A Gentle Introduction to SQL Using SQLite Part III
Spreading the data around: Data Normalization
All of the queries we’ve run so far are limited to a single table. If all you ever do is import data from a spreadsheet, then you could always limit your queries to a single table. But most data projects of any depth soon involve multiple database tables.
Why would you want to separate the data into different tables? Well let’s think back for a moment to the description of relational databases from Part I:
- Data is organized into tables (relations) that represent a collection of similar objects (e.g. contributors).
- The columns of the table represent the attributes that members of the collection share (last name, home address, amount of contribution).
- Each row in the table represents an individual member of the collection (one contributor).
- And the values in the row represent the attributes of that individual (Smith, 1228 Laurel St., $250).
So, a table represents a set of similar objects, and the objects all share certain attributes. But we could stretch that definition quite a bit: Contributors all have addresses, but they also have recipients (the candidates who received the contributions). Should we include in our contributors table the candidate name, the campaign address and phone number, the office sought, the state in which the candidate is running, etc? What about the candidate’s treasurer’s name? Committee positions the candidate holds? Previous offices held?
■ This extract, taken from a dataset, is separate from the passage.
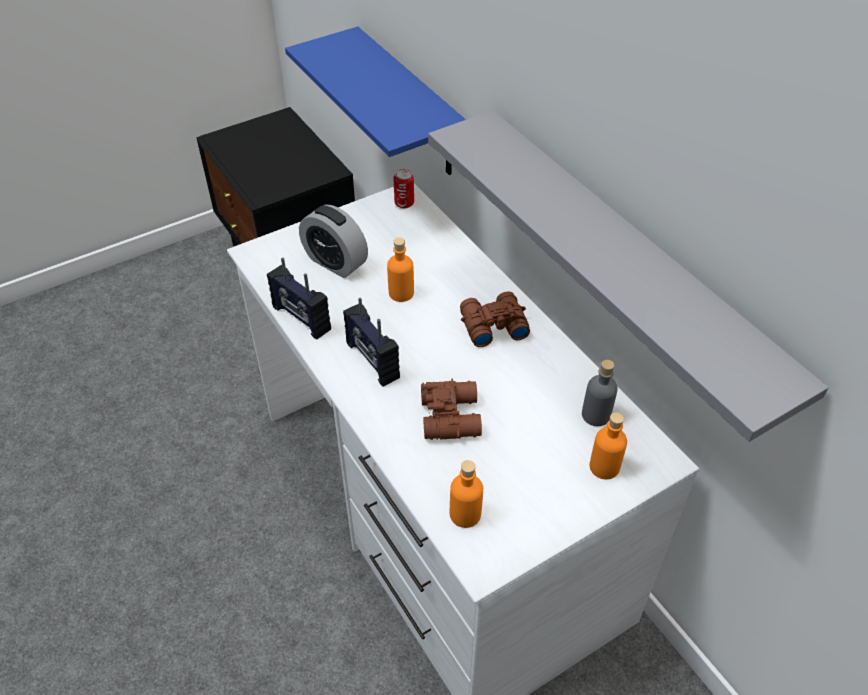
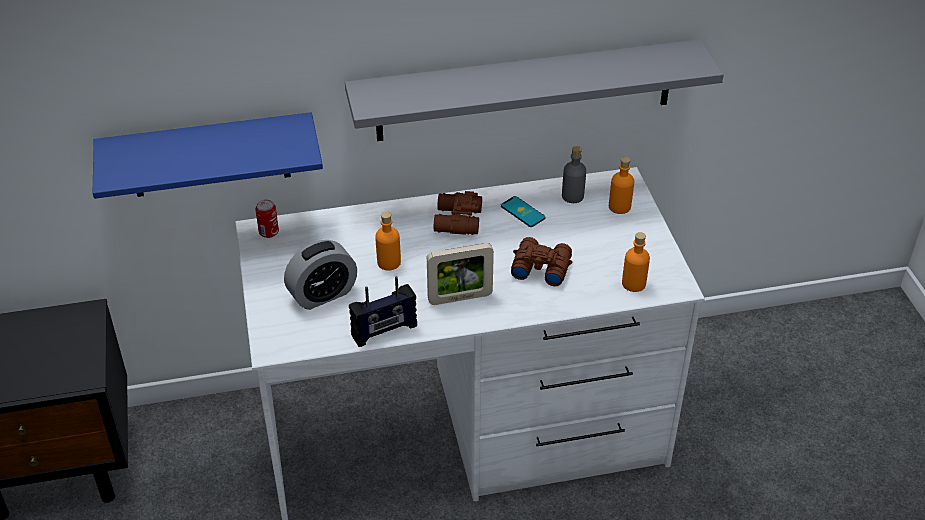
camera: 70 degrees left, 5 degrees down
radio [343,297,400,386] -> picture frame [427,243,494,305]
none -> phone [501,196,546,227]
Including all of this loosely related data in a single table takes us pretty far afield of the original relation (Contributor). We would also be storing a lot of redundant data (all of the candidate data would be repeated for each contribution to a candidate). As a result, it could become difficult to update the data. Changing a candidate’s address, for example, would require a change to each row containing a contributor to that candidate. In addition, it would become increasingly difficult to spot any data entry errors. Each misspelling of a candidate’s name would be like adding a new candidate, and it would be easier to overlook the error amidst all the repeated data. Finally, all of this redundancy means we’re taking up more disk space than needed. (This last isn’t as big a concern as it once was when disk space was more expensive, but it can present problems.)
So, in order to help ensure data integrity, to keep tables logically coherent and to reduce disk usage, most database designers implement some degree of data normalization. There are varying degrees of normalization, known as the “normal forms,” but for practical purposes the goal is to remove repetition and to keep only clearly related data in the same table.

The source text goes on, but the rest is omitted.